ゆるり民藝 ―東北に暮らして(40)

2017年4月18日(火) 河北新報 朝刊くらし面掲載

篠竹とすず竹
適材見極める眼と技

岩出山の浅ざるは、篠竹。宮床の箕と鳥越の弁当かごは、すず竹

岩出山の浅ざるは、篠竹。宮床の箕と鳥越の弁当かごは、すず竹

島根で過ごした子どものころ。隣家のおじいさんが細い竹ひごで小さな花かごを編んでくれました。編み目が六角形の六つ目編みがかわいらしく、部屋に飾っていました。

竹にもいろいろ種類があると知ったのは、東北で暮らし始めてからです。温暖な西日本では太い真竹系、真竹系が育ちにくい寒冷な東北地方では細い笹系が、竹細工に使われています。その笹系にもさまざまあります。

ふと疑問に思ったのは、この連載で紹介した「宮床の箕(み)」のときです。宮城県大和町宮床の作り手の方からは「すず竹」と聞きました。ですが、本や雑誌のほとんどが宮床の箕や肥料振りかごの材料を篠竹と紹介しています。「すず竹(篠竹)」としているものもありましたが、竹細工の産地である宮床、大崎市岩出山、岩手県一戸町鳥越の作り手の方々は「篠竹とすず竹は全然違う」と口をそろえます。

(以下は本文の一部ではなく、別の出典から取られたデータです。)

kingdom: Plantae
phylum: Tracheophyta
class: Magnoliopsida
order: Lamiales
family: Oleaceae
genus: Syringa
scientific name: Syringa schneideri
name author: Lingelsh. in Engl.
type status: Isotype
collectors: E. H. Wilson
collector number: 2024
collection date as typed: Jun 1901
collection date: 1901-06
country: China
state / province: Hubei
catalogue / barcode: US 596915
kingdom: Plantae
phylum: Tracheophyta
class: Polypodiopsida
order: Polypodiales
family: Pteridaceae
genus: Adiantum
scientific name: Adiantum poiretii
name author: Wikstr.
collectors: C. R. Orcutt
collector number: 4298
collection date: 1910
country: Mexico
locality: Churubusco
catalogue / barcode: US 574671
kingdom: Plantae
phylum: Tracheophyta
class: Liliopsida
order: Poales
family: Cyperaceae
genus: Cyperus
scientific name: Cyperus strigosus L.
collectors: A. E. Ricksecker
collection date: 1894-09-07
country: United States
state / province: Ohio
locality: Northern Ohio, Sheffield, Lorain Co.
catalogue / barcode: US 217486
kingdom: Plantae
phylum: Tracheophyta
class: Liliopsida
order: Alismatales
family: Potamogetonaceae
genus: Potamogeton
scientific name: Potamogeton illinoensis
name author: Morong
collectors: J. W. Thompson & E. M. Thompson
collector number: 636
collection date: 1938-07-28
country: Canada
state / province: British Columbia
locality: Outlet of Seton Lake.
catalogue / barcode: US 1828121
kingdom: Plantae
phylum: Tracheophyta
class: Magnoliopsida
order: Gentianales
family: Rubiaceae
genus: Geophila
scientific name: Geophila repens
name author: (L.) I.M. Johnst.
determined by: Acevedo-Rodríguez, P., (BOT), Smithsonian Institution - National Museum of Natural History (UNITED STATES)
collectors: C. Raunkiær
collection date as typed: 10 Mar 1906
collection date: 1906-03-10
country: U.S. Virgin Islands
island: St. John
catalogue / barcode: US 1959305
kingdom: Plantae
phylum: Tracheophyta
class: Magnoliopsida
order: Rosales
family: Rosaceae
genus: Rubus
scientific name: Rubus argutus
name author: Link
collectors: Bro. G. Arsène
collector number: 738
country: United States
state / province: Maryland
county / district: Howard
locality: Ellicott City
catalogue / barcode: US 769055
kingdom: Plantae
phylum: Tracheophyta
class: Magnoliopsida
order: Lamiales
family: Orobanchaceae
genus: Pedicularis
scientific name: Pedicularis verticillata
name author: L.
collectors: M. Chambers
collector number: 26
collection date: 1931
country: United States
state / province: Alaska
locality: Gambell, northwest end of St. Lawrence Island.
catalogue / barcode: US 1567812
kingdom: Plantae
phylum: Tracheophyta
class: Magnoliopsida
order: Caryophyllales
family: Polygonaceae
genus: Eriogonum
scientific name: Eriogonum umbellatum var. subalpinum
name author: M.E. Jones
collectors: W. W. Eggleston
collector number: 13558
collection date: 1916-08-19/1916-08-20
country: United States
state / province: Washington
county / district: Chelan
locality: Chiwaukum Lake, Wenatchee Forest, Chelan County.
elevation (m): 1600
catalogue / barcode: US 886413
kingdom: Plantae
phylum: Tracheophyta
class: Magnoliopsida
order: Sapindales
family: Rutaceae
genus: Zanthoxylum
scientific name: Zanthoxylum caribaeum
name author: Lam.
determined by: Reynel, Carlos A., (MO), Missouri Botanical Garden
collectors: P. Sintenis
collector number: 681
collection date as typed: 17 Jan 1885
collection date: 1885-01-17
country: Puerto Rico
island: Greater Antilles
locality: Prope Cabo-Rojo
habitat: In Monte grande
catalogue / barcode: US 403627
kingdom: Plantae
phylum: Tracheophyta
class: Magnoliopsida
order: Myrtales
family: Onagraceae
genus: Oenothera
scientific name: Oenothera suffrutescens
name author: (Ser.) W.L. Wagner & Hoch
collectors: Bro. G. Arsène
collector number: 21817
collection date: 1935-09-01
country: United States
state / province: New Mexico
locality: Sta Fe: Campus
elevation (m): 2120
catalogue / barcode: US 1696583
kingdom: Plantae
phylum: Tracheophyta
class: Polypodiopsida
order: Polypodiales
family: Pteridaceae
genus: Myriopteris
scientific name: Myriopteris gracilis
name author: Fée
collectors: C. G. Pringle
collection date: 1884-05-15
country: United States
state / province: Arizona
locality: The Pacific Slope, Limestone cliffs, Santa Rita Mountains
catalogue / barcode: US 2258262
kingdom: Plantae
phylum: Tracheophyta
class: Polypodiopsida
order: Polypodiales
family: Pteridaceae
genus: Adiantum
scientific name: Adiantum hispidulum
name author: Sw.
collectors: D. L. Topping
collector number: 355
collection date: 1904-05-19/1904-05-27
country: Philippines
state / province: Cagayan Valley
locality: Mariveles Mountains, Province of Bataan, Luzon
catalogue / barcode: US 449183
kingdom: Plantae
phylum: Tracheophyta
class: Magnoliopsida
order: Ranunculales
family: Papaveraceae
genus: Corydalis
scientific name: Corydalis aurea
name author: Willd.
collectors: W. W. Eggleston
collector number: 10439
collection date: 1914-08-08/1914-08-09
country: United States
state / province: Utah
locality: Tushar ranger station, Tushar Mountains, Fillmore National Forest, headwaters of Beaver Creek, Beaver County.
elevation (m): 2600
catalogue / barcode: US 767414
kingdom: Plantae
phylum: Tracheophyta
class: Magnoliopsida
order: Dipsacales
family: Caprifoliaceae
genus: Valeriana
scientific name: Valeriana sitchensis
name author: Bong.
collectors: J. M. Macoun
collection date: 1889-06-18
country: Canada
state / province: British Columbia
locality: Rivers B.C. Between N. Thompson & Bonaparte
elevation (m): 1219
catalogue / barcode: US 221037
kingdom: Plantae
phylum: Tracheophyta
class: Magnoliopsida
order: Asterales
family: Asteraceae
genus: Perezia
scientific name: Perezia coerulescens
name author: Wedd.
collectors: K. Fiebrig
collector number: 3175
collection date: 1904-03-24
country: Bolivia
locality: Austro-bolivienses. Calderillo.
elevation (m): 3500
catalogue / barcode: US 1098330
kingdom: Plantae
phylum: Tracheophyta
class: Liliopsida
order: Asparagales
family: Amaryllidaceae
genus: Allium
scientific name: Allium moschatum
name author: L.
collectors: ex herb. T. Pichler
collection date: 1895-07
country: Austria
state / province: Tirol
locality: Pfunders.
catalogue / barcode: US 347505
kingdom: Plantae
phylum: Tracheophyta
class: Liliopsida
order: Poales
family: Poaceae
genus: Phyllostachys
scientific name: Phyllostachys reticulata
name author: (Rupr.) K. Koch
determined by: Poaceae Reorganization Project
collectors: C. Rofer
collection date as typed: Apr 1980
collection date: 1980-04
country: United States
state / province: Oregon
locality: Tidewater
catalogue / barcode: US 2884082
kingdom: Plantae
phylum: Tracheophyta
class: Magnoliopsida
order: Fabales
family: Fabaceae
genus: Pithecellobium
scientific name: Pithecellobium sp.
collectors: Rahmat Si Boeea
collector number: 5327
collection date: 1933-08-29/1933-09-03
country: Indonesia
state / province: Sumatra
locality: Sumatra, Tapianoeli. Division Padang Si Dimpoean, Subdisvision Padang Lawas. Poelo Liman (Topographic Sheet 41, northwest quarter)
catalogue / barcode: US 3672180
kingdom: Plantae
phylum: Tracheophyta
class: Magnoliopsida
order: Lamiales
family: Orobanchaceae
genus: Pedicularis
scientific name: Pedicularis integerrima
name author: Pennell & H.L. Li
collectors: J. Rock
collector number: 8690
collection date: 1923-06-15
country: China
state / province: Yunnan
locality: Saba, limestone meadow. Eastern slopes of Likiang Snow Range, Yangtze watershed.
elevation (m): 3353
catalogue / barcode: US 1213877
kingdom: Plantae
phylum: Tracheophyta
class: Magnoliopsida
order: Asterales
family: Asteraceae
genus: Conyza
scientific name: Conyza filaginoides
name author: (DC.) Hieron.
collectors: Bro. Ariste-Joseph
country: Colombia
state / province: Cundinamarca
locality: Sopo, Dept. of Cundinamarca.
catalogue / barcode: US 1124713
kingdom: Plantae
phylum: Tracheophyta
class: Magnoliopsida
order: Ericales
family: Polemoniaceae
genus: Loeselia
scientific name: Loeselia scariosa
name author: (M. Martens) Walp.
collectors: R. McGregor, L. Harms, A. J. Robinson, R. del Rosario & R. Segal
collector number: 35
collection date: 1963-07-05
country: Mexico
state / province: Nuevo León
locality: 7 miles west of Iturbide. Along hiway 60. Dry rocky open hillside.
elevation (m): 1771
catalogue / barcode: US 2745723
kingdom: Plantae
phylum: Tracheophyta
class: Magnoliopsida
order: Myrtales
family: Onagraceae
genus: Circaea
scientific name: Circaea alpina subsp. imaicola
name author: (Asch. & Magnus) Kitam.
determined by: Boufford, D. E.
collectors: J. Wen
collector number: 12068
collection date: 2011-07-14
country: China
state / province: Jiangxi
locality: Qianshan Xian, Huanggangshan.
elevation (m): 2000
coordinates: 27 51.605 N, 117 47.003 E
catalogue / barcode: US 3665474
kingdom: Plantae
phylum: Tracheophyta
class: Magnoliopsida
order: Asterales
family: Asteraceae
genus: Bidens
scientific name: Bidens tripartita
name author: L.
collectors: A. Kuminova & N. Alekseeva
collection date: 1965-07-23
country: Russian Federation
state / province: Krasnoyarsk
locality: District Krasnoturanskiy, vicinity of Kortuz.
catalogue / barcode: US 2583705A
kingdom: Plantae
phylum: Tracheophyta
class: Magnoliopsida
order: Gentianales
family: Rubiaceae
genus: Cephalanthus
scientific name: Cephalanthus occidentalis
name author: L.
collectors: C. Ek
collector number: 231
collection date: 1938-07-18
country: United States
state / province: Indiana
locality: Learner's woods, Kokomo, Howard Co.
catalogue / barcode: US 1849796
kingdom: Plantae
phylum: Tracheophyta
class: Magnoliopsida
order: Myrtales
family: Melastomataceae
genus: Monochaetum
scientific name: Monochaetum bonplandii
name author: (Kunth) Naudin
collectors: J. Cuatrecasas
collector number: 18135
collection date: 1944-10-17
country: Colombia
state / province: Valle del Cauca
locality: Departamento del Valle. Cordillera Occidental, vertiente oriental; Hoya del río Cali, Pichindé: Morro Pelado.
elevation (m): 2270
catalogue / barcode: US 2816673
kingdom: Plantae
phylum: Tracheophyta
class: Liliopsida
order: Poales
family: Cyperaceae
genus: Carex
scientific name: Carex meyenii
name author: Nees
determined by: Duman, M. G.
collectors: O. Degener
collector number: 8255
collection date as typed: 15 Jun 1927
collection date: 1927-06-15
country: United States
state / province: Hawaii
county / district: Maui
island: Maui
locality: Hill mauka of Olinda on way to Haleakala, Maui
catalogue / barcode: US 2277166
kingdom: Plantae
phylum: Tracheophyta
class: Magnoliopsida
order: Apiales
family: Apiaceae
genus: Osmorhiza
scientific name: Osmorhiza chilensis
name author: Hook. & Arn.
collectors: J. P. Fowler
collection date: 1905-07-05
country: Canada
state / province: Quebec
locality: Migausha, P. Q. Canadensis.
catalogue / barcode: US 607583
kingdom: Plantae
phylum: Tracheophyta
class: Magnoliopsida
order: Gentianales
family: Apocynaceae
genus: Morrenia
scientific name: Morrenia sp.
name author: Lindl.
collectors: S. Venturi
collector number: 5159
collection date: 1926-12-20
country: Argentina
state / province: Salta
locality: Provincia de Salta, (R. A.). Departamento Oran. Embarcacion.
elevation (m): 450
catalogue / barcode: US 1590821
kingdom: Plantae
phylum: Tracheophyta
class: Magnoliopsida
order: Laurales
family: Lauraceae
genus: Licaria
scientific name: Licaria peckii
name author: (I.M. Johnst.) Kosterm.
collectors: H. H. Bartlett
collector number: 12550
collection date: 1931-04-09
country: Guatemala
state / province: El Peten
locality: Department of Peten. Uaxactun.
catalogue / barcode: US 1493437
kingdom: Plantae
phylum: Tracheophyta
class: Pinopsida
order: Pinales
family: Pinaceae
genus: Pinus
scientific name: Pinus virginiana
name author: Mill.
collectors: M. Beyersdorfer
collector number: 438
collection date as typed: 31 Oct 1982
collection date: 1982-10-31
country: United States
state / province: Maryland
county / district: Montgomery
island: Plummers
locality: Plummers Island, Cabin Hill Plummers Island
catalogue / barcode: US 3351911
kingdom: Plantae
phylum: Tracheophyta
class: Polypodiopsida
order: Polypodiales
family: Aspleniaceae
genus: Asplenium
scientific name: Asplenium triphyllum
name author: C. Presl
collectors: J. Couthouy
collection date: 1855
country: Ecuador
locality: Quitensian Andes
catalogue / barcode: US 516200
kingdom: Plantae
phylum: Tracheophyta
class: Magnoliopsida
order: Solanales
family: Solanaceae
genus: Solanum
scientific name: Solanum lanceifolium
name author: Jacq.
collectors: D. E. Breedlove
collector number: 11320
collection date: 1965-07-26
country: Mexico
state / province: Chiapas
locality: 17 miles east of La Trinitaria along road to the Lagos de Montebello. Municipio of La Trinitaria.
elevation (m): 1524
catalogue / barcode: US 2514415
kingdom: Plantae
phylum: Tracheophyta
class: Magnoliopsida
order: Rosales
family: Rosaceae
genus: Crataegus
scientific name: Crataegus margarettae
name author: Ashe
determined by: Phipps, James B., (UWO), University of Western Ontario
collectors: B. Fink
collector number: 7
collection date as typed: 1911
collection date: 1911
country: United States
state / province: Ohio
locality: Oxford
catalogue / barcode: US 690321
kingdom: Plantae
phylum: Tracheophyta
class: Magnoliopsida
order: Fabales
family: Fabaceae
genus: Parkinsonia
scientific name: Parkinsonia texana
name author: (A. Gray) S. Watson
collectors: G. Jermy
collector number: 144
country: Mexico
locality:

どういうことだろう?  竹細工に用いる竹に詳しい東北大学植物園の小林和貴さんを訪ねました。

「篠竹は植物学的にはメダケやアズマネザサなどの通称で、岩出山で使っているのはアズマネザサです。見た目の違いは、稈鞘(かんしょう)と呼ばれる竹の皮が、節と節の間の半分までしか覆っていないのがアズマネザサ、すず竹は全て覆っています」

アズマネザサは3〜4bと大きく、すず竹は2bほど。節の大小、節の間隔にも違いがあるといいます。岩出山の大崎市竹工芸館にある見本を比べると、篠竹は直径約1a、すず竹は約5_と太さも違います。

竹細工指導員の千葉文夫さんは「どちらも山に入って採りますが、篠竹が多く、すず竹はその1割くらい。篠竹も1年目ならどれでも良いわけではなく、同じ山に生えていても良い悪いがあって」と山に入るとき確かめてから切り始めます。

岩出山では1年目の篠竹で、ざるやかごを。宮床では2年目の秋以降のすず竹で、箕や肥料振りかごを。鳥越では1年目の秋以降のすず竹で、弁当かごや文庫の胴を、夏に採った柔らかいもので縁を編みます。

ひごになると篠竹1年目とすず竹2年目の見分けは難しいものですが、ざると箕に触れてみれば分かります。堅めの篠竹と、しなやかなすず竹であることに。

編み目の美しさ以前に重要なのは、最適な材料を見極める眼と下準備です。土地に受け継がれた知恵が、優れた技を支えています。